__Belge Alıntısı__.
□ □ □ □ □ □ □

"Enter"a basıp içeriğe geçin

İskandinavya Yol Notları-1

KUZEY IŞIKLARINA YOLCULUK 

Kuzey ışıklarını görmek amacıyla çıktığımız yolculuğumuzun ikinci haftasında girdiğimiz İskandinavya eşsiz doğasıyla bize birçok ilkleri yaşatacak heyecan dolu bir maceranın başlangıcı oldu. Müthiş doğası, yardımsever insanları, refah düzeyi yüksek hayat standartları, temiz ve düzenli yaşam alanları, kışa doğru alışması biraz zor olan az gün ışığı, kar fırtınaları, içinize işleyen ısıran soğuğu ve muhteşem kuzey ışıkları eşliğinde unutulmayacak anılar biriktirdiğimiz bir serüvendi. Bu mevsimde gördüklerimiz bizi o kadar çok etkiledi ki ilk fırsatta bu coğrafyaya yazın da gelip gezmenin hayallerine kapıldık… Bizde bu kadar etki bırakan coğrafyayı inanın daha da uzun yazabilirdik ama çok uzatmamaya çalışarak iki bölüme ayırdık. İskandinavya Yol Notları-1 yazımızdan sonra İskandinavya Yol Notları-2 yazımıza da göz atmayı unutmayın 🙂

12 Ekim 2022 tarihinde Almanya’nın Baltık Denizi kıyısındaki Scharbeutz kasabasından ayrılıp Kopenhag’a doğru yolumuza devam ettik. Tavsiyeler üzerine Danimarka’ya geçmeden önce Almanya tarafında market alışverişimizi tamamladık. Almanya – Danimarka sınırında nereye gidiyorsunuz, ne kadar kalacaksınız gibi soruların ardından herhangi bir sorun yaşamadan yolumuza devam ettik.

DANİMARKA

Kopenhag’ın merkezine yarm saat mesafede DCU Campıng Absalon‘da kaldık. Kamp alanı saat 5 gibi kapanmıştı ancak geç gelenler için elektrik hizmeti alabileceğiniz park alanı mevcut. Gece bu alana 3-4 karavan geldi. Kamp alanının banyo ve tuvaletlerini kullanabiliyorsunuz.

Not: Sezon dışı olunca kuzey ülkelerinde kamp alanlarının çoğu kapalıydı. Bazı kamp alanlarında ise iletişim numarası bırakılmış ve aradığınızda yardımcı oluyorlar.

Not: Danimarka’da yol üzerindeki dinlenme tesislerinin tuvaletleri genelde ücretli. Kredi kartı ile turnikelerden ödeme yapılabiliyor.

□ □ □ □ □ □ □

__Verilen Bilgiler__.
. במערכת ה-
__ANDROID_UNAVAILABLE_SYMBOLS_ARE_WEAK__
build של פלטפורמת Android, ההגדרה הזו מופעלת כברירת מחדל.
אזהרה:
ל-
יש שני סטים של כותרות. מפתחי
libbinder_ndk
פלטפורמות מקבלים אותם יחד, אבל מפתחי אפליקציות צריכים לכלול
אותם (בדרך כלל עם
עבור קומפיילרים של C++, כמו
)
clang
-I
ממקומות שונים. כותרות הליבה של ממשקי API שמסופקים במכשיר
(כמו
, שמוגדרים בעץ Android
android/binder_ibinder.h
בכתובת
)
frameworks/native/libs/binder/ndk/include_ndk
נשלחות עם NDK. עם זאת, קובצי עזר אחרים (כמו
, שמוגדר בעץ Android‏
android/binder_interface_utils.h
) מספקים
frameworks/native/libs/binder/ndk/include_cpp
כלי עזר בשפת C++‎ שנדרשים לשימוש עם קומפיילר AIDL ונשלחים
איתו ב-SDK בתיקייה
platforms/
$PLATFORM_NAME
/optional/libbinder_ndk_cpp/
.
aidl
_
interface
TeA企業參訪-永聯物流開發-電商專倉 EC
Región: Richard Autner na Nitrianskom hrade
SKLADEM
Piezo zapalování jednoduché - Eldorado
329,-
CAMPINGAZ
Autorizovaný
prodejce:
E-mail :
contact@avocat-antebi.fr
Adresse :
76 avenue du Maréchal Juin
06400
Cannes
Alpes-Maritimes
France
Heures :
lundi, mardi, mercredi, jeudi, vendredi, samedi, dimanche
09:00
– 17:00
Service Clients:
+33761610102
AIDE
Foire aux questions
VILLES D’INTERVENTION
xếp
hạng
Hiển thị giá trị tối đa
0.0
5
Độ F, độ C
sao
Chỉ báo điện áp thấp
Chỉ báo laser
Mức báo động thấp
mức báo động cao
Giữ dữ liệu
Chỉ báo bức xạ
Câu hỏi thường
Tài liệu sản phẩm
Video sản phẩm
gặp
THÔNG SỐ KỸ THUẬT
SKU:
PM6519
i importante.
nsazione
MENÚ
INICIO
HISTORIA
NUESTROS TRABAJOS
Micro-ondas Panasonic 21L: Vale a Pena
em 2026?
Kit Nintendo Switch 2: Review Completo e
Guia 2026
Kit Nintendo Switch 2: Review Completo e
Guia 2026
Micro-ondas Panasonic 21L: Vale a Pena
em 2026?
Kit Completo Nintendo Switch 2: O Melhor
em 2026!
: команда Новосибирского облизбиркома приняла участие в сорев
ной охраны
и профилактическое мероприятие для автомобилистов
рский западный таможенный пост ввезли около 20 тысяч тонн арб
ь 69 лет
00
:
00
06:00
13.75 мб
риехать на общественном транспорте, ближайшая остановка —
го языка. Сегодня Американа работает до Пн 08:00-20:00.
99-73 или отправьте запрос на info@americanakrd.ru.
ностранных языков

□ □ □ □ □ □ □

__Yazılı Görev A__. İskandinavya yol notlarında "12 Ekim 2022" sözcükleriyle başlayıp "yaşamadan yolumuza devam ettik." sözcükleri de dahil olmak üzere oraya kadar uzanan bölümü aynen tekrar yazın.
__Yazılı Görev B__. Girdilerde "frameworks" dizesini barındıran her satırı lütfen seçip olduğu gibi aktarın; büyük-küçük harf ayrımı dikkate alınır.

__Çözüm A__.
12 Ekim 2022 tarihinde Almanya’nın Baltık Denizi kıyısındaki Scharbeutz kasabasından ayrılıp Kopenhag’a doğru yolumuza devam ettik. Tavsiyeler üzerine Danimarka’ya geçmeden önce Almanya tarafında market alışverişimizi tamamladık. Almanya – Danimarka sınırında nereye gidiyorsunuz, ne kadar kalacaksınız gibi soruların ardından herhangi bir sorun yaşamadan yolumuza devam ettik.

__Çözüm B__.
frameworks/native/libs/binder/ndk/include_ndk
frameworks/native/libs/binder/ndk/include_cpp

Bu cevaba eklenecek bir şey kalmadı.